Department of Pathology, Icahn School of Medicine at Mount Sinai, New York, New York, USA.
Dermatology Physician of Connecticut, Connecticut, USA.
J Cutan Pathol. 2024 Oct;51(10):799-806. doi: 10.1111/cup.14691. Epub 2024 Jul 15.
Despite the advancements in the categorization of clinically amyopathic dermatomyositis (CADM), the classification and diagnosis of its subtypes are still challenging. The aim of our study was to describe the clinicopathological features of CADM and assess the differences between amyopathic dermatomyositis (ADM) and hypomyopathic dermatomyositis (HDM).
This retrospective study included 43 patients with CADM diagnosed at our institution from 2016 to 2020. Patients were subclassed into ADM (n = 30) and HDM (n = 13) groups to assess their clinicopathological differences.
All included patients had characteristic cutaneous manifestations of dermatomyositis; 67.4% had myositis-associated auto-antibodies, including ANA (32.6%), RNP (14.0%), anti-Ro52 (9.3%), anti-p155/140 (7.0%), rheumatoid factor (7.0%), anti-NXP-2 (4.7%), anti-MDA5 (2.3%), and anti-Jo-1 (2.3%) antibodies. One patient had associated interstitial lung disease, and another patient had oral squamous cell carcinoma.

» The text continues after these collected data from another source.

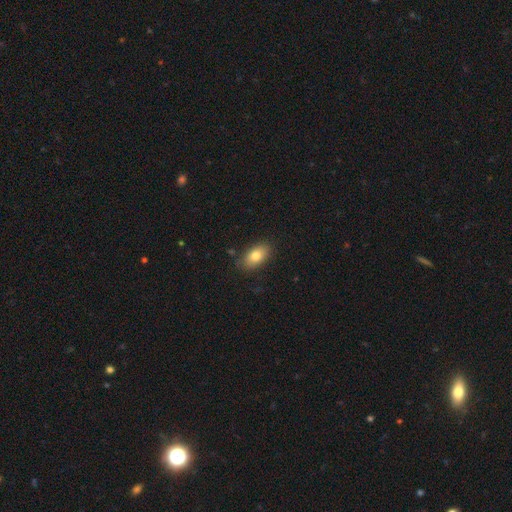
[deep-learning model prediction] Smooth or featured: smooth — 80% (featured or disk — 12%)
How rounded: in between — 90% (round — 7%)
Merging: none — 84% (minor disturbance — 12%)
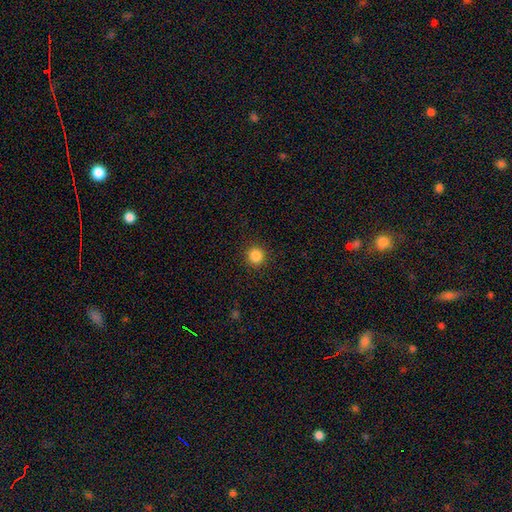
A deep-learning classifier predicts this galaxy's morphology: smooth_or_featured: smooth (p=0.86) [alt: star or artifact p=0.11]
how_rounded: round (p=0.94) [alt: in between p=0.05]
merging: none (p=0.92) [alt: minor disturbance p=0.05]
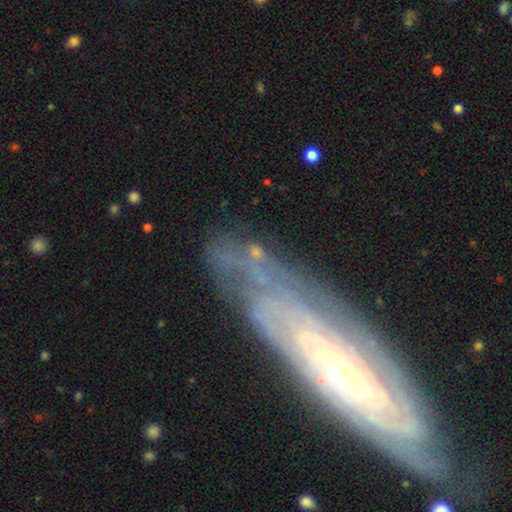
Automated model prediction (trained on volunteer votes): The model was most divided on "smooth or featured": featured or disk: 57%, smooth: 23%, star or artifact: 19%. More confident: edge-on disk — no (81%); merging — none (60%).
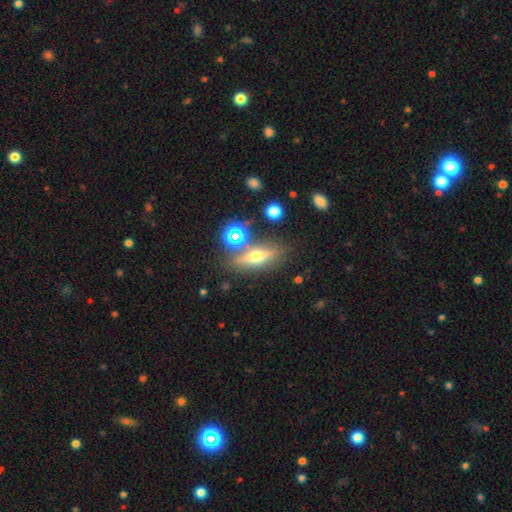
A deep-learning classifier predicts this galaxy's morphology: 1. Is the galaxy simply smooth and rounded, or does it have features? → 49% featured or disk, 35% smooth, 15% star or artifact.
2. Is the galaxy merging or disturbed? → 77% none, 12% minor disturbance, 8% merger, 4% major disturbance.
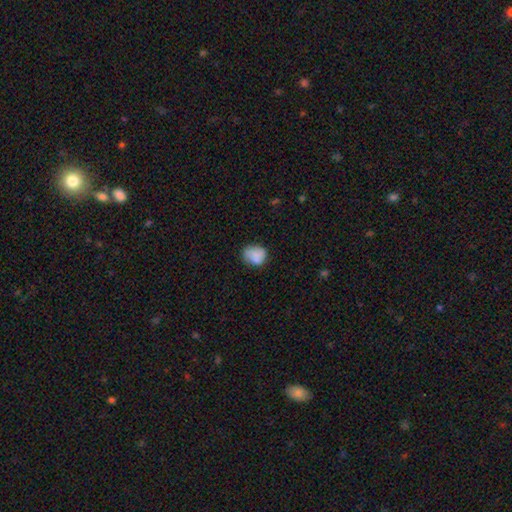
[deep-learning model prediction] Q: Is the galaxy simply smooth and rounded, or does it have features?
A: smooth — 82%.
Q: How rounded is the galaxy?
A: round — 52%.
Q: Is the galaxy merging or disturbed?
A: none — 61%.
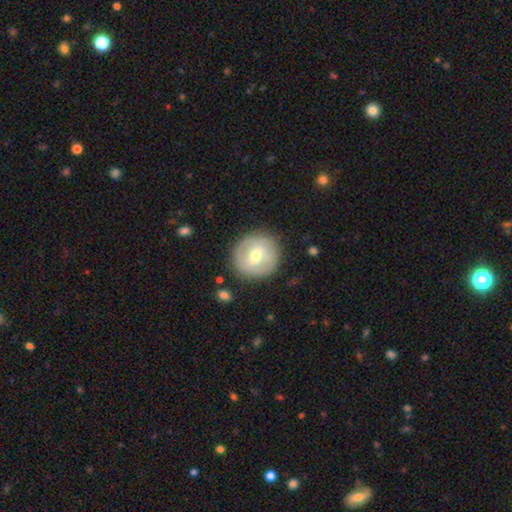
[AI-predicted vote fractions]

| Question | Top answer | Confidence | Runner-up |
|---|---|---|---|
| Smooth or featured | featured or disk | 49% | smooth (44%) |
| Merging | none | 85% | minor disturbance (10%) |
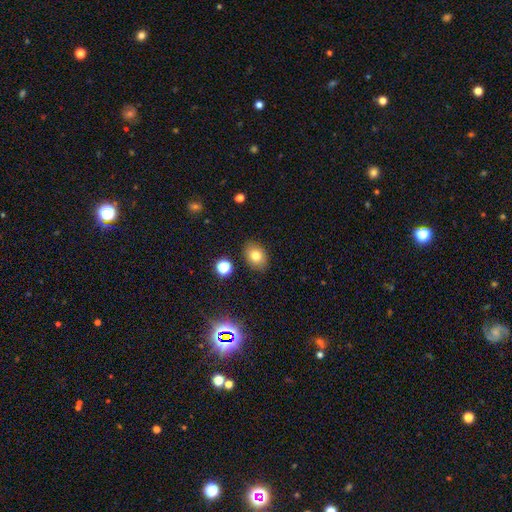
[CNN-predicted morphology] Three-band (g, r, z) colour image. It shows a smooth galaxy with no disk features (77%) that is in between round and cigar-shaped (65%). Merging: none (85%).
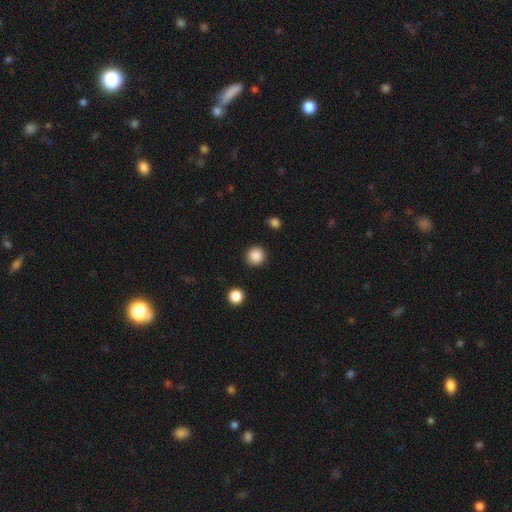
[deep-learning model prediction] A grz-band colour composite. It shows a smooth galaxy with no disk features (88%) that is round (95%). Merging: none (91%).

The histopathological findings included mucin deposition (69.8%), telangiectasia (65.1%), lymphocytic infiltrate (48.8%), vacuolar interface dermatitis (46.5%), and epidermal atrophy (14.0%). Compared to patients with HDM, ADM patients were significantly less likely to have epidermal atrophy, 3.3% versus 38.5% (p = 0.006), and more likely to have mucin deposition, 80.0% versus 46.2% (p = 0.028).
We described the clinicopathological features of CADM and highlighted the distinctions between ADM and HDM dermatopathologic findings. This information may prove helpful in diagnosing ambiguous lesions.

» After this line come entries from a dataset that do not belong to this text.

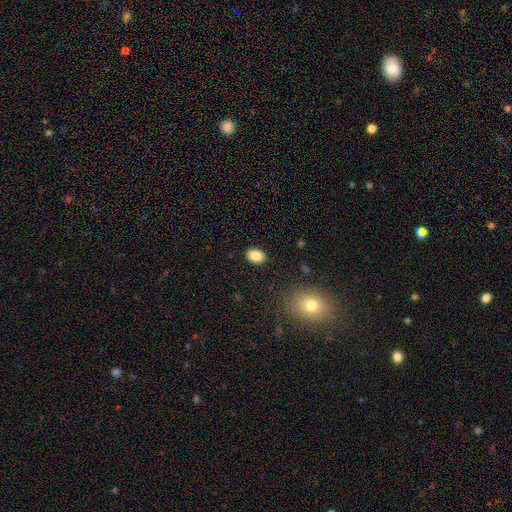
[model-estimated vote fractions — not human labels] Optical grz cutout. It shows a smooth galaxy with no disk features (85%) that is in between round and cigar-shaped (79%). Merging: none (88%).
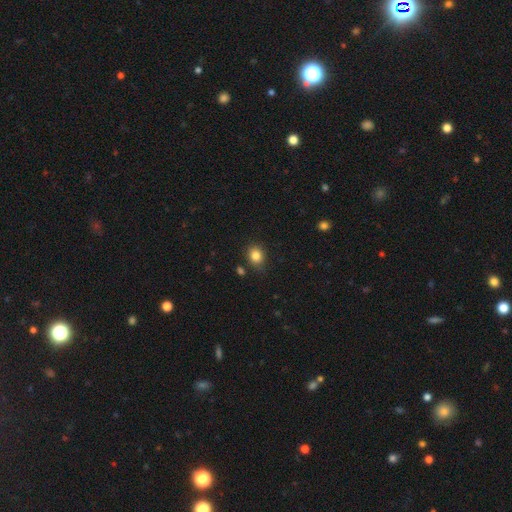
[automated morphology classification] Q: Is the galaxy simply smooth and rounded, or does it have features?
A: smooth — 84%.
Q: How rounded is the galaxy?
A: round — 64%.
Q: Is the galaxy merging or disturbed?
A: none — 80%.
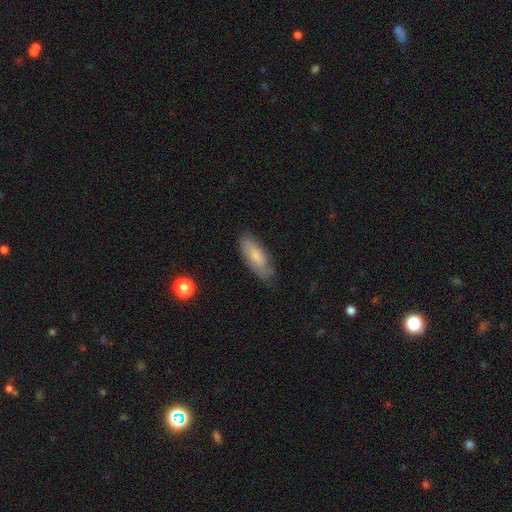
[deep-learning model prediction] Q: Smooth or featured?
A: smooth (71%); runner-up: featured or disk (23%)
Q: How rounded?
A: in between (72%); runner-up: cigar-shaped (26%)
Q: Merging?
A: none (67%); runner-up: minor disturbance (26%)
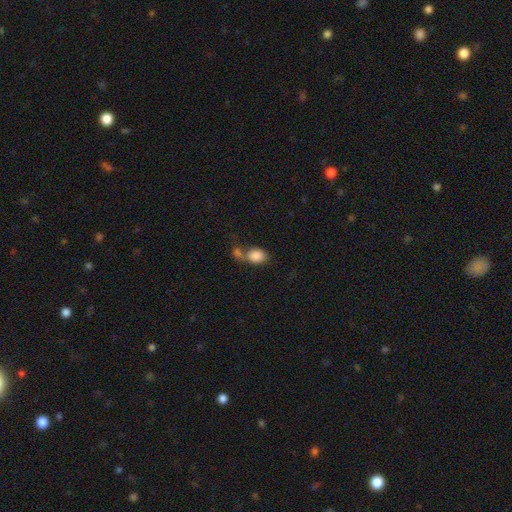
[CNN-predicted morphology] smooth_or_featured: smooth (p=0.85) [alt: star or artifact p=0.08]
how_rounded: in between (p=0.65) [alt: round p=0.33]
merging: merger (p=0.49) [alt: none p=0.31]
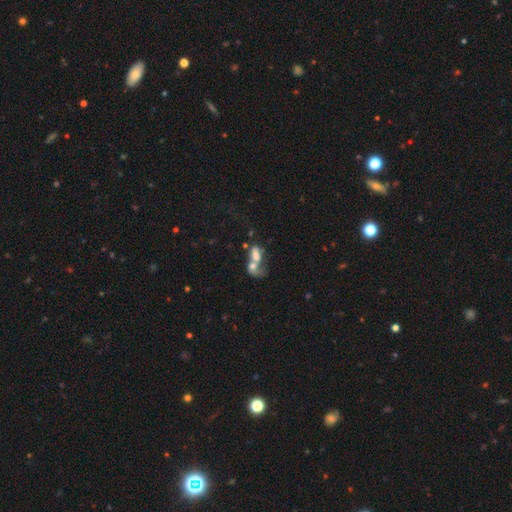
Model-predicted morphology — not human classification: smooth_or_featured: smooth (p=0.60) [alt: featured or disk p=0.28]
how_rounded: in between (p=0.79) [alt: round p=0.15]
merging: merger (p=0.72) [alt: major disturbance p=0.12]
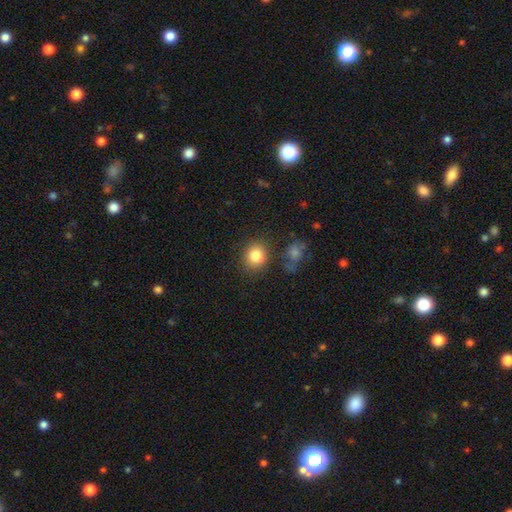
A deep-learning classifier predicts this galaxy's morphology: The model was most divided on "how rounded": round: 77%, in between: 22%, cigar-shaped: 1%. More confident: smooth or featured — smooth (84%); merging — none (79%).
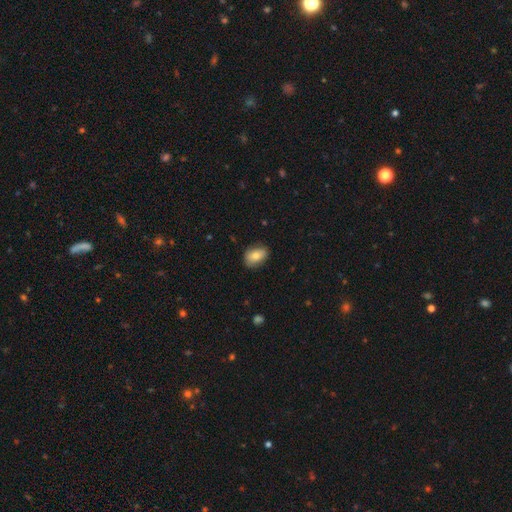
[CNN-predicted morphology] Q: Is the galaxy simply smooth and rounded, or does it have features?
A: smooth — 78%.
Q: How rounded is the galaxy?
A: in between — 83%.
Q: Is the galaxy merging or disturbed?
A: none — 79%.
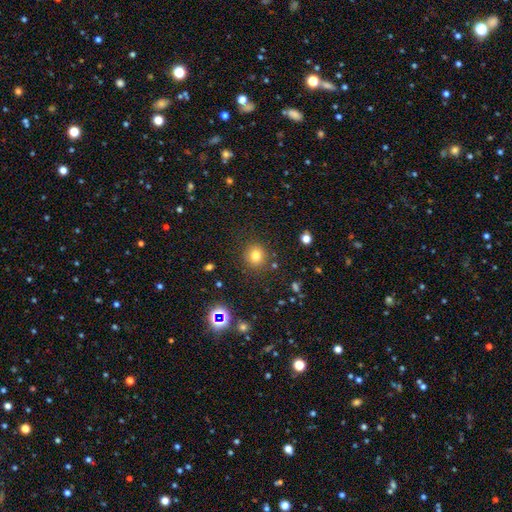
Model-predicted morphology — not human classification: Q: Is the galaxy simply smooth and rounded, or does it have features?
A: smooth — 77%.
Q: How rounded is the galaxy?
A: round — 88%.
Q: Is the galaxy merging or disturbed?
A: none — 86%.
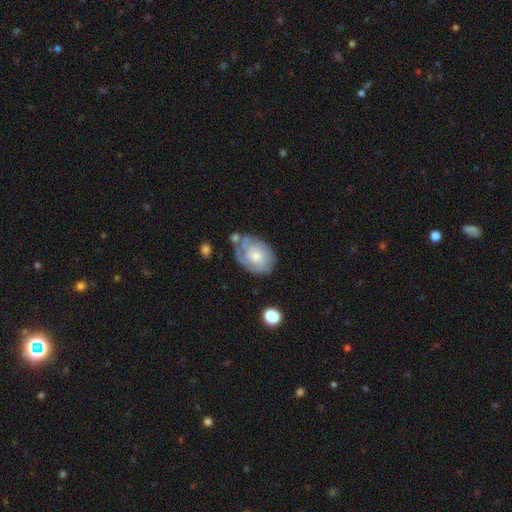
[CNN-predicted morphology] This appears to be a featured or disk galaxy (55%) with no bar (79%), spiral arms (74%) and a moderate central bulge (49%). Merging: none (51%).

尽管在临床无肌病性皮肌炎(CADM)的分类方面取得了进展,但该病亚型的分类和诊断仍然具有挑战性。我们的研究旨在描述 CADM 的临床病理特征,并评估无肌病性皮肌炎(ADM)和低肌病性皮肌炎(HDM)之间的差异。
本回顾性研究纳入了 2016 年至 2020 年期间在我院诊断为 CADM 的 43 例患者。将患者分为 ADM(n=30)和 HDM(n=13)两组,以评估其临床病理差异。
所有纳入患者均有皮肌炎的特征性皮肤表现;67.4%的患者有肌炎相关自身抗体,包括抗核抗体(ANA)(32.6%)、核糖核蛋白(RNP)(14.0%)、抗 Ro52 抗体(9.3%)、抗 p155/140 抗体(7.0%)、类风湿因子(7.0%)、抗 NXP-2 抗体(4.7%)、抗 MDA5 抗体(2.3%)和抗 Jo-1 抗体(2.3%)。1 例患者合并间质性肺病,另 1 例患者合并口腔鳞状细胞癌。组织病理学表现包括黏蛋白沉积(69.8%)、毛细血管扩张(65.1%)、淋巴细胞浸润(48.8%)、空泡性界面皮炎(46.5%)和表皮萎缩(14.0%)。与 HDM 患者相比,ADM 患者表皮萎缩的发生率明显较低(3.3%对 38.5%,p=0.006),而黏蛋白沉积的发生率明显较高(80.0%对 46.2%,p=0.028)。
我们描述了 CADM 的临床病理特征,并强调了 ADM 和 HDM 皮肤病理表现之间的区别。这些信息可能有助于诊断有疑问的病变。